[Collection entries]
━━━

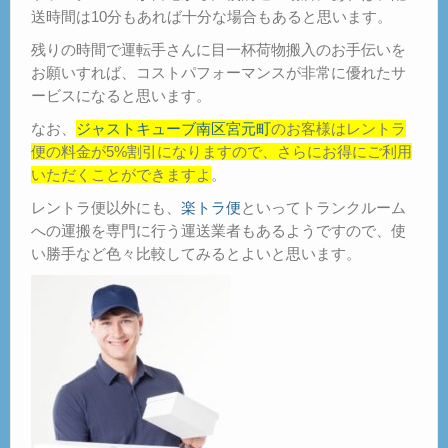
送時間は10分もあれば十分な場合もあると思います。
残りの時間で運転手さんに目一杯荷物搬入のお手伝いを
お願いすれば、コストパフォーマンスが非常に優れたサ
ービスになると思います。
なお、
ジャストキューブ南区宮元町
のお客様はレントラ
便の料金が5%割引になりますので、さらにお得にご利用
いただくことができますよ
。
レントラ便以外にも、
楽トラ便
といってトランクルーム
への運搬を専門に行う運送業者もあるようですので、使
い勝手など色々比較してみるとよいと思います。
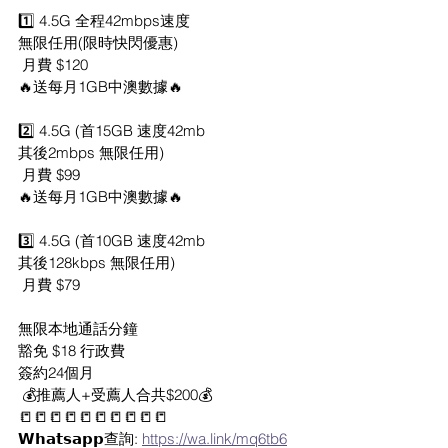
1️⃣ 4.5G 全程42mbps速度
無限任用(限時快閃優惠)
 月費 $120
🔥送每月1GB中澳數據🔥
2️⃣ 4.5G (首15GB 速度42mb
其後2mbps 無限任用)
 月費 $99
🔥送每月1GB中澳數據🔥
3️⃣ 4.5G (首10GB 速度42mb
其後128kbps 無限任用)
 月費 $79
無限本地通話分鐘
豁免 $18 行政費
簽約24個月
 💰推薦人+受薦人合共$200💰
📒📒📒📒📒📒📒📒📒📒
𝗪𝗵𝗮𝘁𝘀𝗮𝗽𝗽查詢: 
https://wa.link/mq6tb6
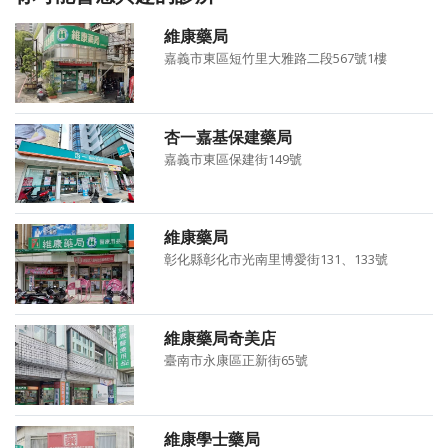
維康藥局
嘉義市東區短竹里大雅路二段567號1樓
杏一嘉基保建藥局
嘉義市東區保建街149號
維康藥局
彰化縣彰化市光南里博愛街131、133號
維康藥局奇美店
臺南市永康區正新街65號
維康學士藥局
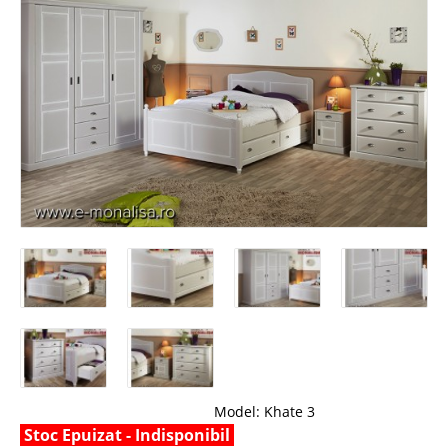
Model:
Khate 3
Stoc Epuizat - Indisponibil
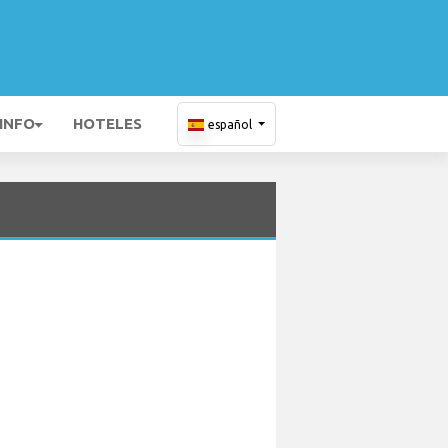
 INFO
HOTELES
español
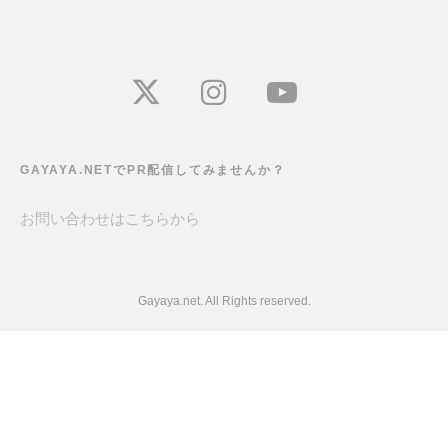
GAYAYA.NETでPR配信してみませんか？
お問い合わせは
こちら
から
Gayaya.net. All Rights reserved.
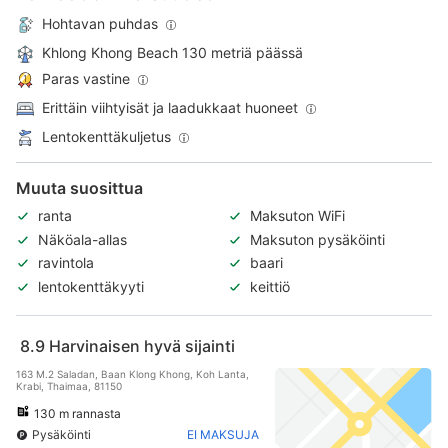
Hohtavan puhdas
Khlong Khong Beach 130 metriä päässä
Paras vastine
Erittäin viihtyisät ja laadukkaat huoneet
Lentokenttäkuljetus
Muuta suosittua
ranta
Maksuton WiFi
Näköala-allas
Maksuton pysäköinti
ravintola
baari
lentokenttäkyyti
keittiö
8.9
Harvinaisen hyvä sijainti
163 M.2 Saladan, Baan Klong Khong, Koh Lanta,
Krabi, Thaimaa, 81150
130 m rannasta
Pysäköinti
EI MAKSUJA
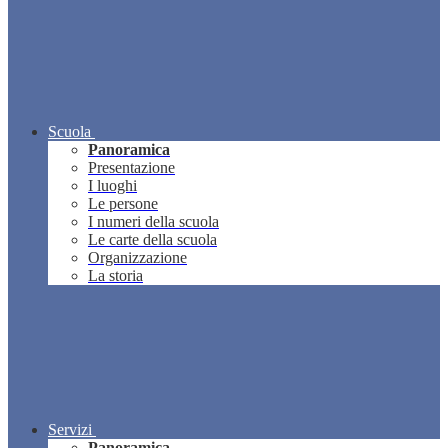
Scuola
Panoramica
Presentazione
I luoghi
Le persone
I numeri della scuola
Le carte della scuola
Organizzazione
La storia
Servizi
Panoramica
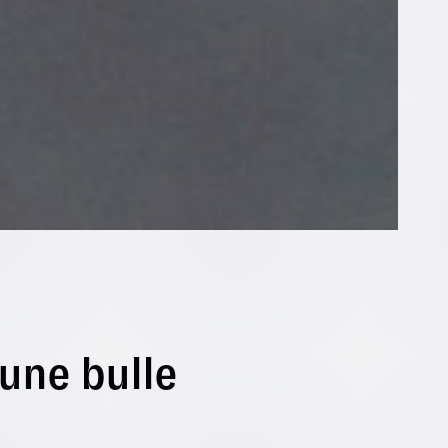
une bulle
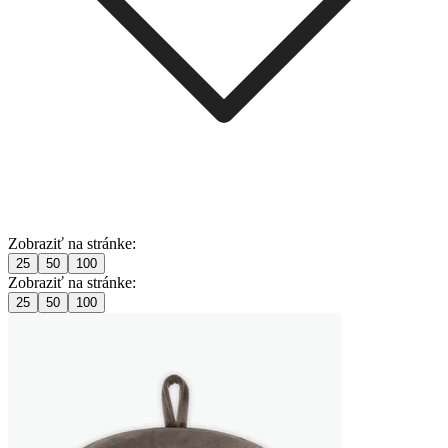
Zobraziť na stránke:
25
50
100
Zobraziť na stránke:
25
50
100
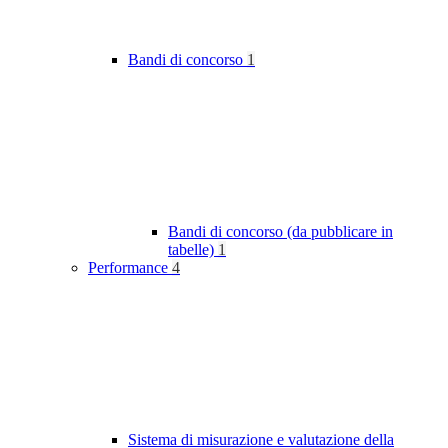
Bandi di concorso
1
Bandi di concorso (da pubblicare in
tabelle)
1
Performance
4
Sistema di misurazione e valutazione della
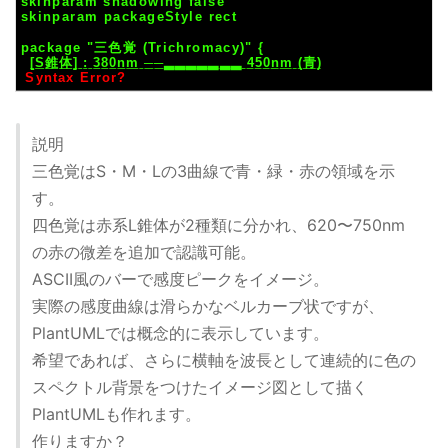
説明
三色覚はS・M・Lの3曲線で青・緑・赤の領域を示
す。
四色覚は赤系L錐体が2種類に分かれ、620〜750nm
の赤の微差を追加で認識可能。
ASCII風のバーで感度ピークをイメージ。
実際の感度曲線は滑らかなベルカーブ状ですが、
PlantUMLでは概念的に表示しています。
希望であれば、さらに横軸を波長として連続的に色の
スペクトル背景をつけたイメージ図として描く
PlantUMLも作れます。
作りますか？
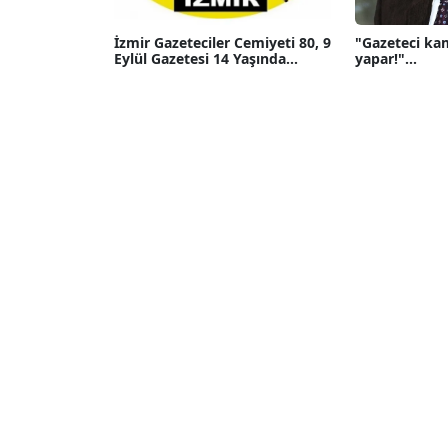
İzmir Gazeteciler Cemiyeti 80, 9
"Gazeteci ka
Eylül Gazetesi 14 Yaşında...
yapar!"...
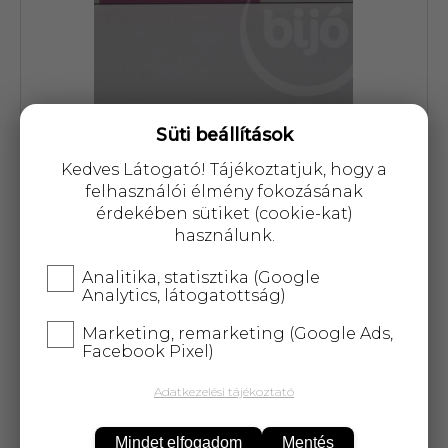
Süti beállítások
Cikkszám: 28663
Kedves Látogató! Tájékoztatjuk, hogy a
549 Ft
felhasználói élmény fokozásának
érdekében sütiket (cookie-kat)
használunk.
Analitika, statisztika (Google
Analytics, látogatottság)
KOSÁRBA
Marketing, remarketing (Google Ads,
Facebook Pixel)
25 000 Ft
felett
5 kg-ig
ingyenes kiszállítás!
Adatkezelési tájékoztató
Gyors és higiénikus. Csaknem 100%-os
Mindet elfogadom
Mentés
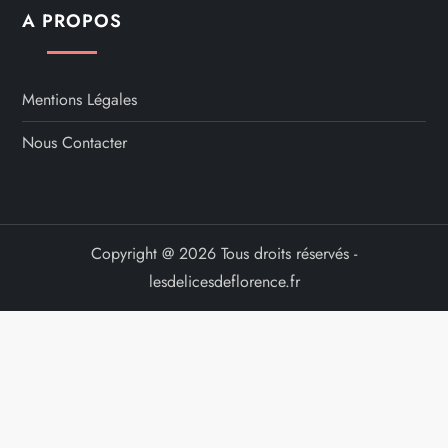
A PROPOS
Mentions Légales
Nous Contacter
Copyright @ 2026 Tous droits réservés -
lesdelicesdeflorence.fr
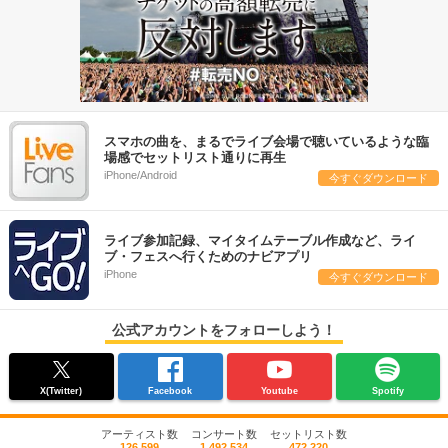
スマホの曲を、まるでライブ会場で聴いているような臨
場感でセットリスト通りに再生
iPhone/Android
今すぐダウンロード
ライブ参加記録、マイタイムテーブル作成など、ライ
ブ・フェスへ行くためのナビアプリ
iPhone
今すぐダウンロード
公式アカウントをフォローしよう！
X(Twitter)
Facebook
Youtube
Spotify
アーティスト数
コンサート数
セットリスト数
126,599
1,492,534
472,220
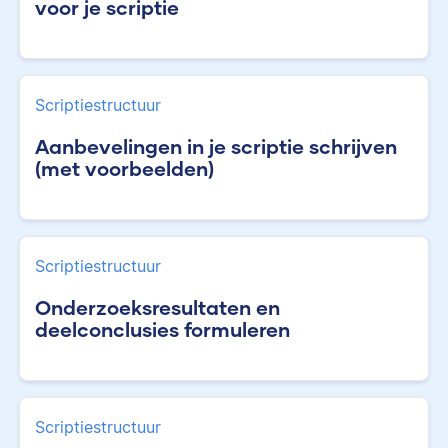
voor je scriptie
Scriptiestructuur
Aanbevelingen in je scriptie schrijven
(met voorbeelden)
Scriptiestructuur
Onderzoeksresultaten en
deelconclusies formuleren
Scriptiestructuur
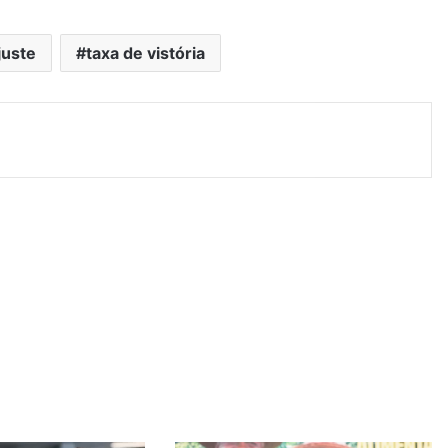
juste
taxa de vistória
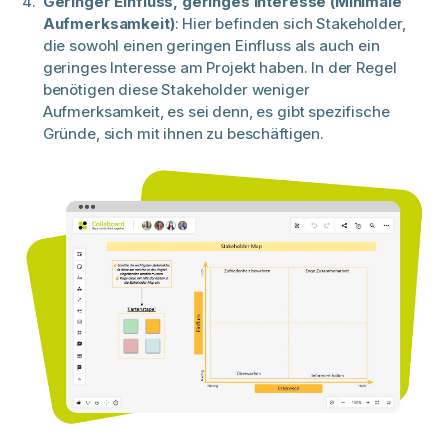
Geringer Einfluss, geringes Interesse (Minimale
Aufmerksamkeit)
: Hier befinden sich Stakeholder,
die sowohl einen geringen Einfluss als auch ein
geringes Interesse am Projekt haben. In der Regel
benötigen diese Stakeholder weniger
Aufmerksamkeit, es sei denn, es gibt spezifische
Gründe, sich mit ihnen zu beschäftigen.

━━━

◆ The problem ◆
Print exactly the lines above that run from the one with "Presentazione" to the one with "ASCII風のバーで感度ピークをイメージ。", both included. No pictures.

◆ Result of the exercise ◆
Presentazione
I luoghi
Le persone
I numeri della scuola
Le carte della scuola
Organizzazione
La storia
Servizi
Panoramica
une bulle
Zobraziť na stránke:
25
50
100
Zobraziť na stránke:
25
50
100
Bandi di concorso
1
Bandi di concorso (da pubblicare in
tabelle)
1
Performance
4
Sistema di misurazione e valutazione della
説明
三色覚はS・M・Lの3曲線で青・緑・赤の領域を示
す。
四色覚は赤系L錐体が2種類に分かれ、620〜750nm
の赤の微差を追加で認識可能。
ASCII風のバーで感度ピークをイメージ。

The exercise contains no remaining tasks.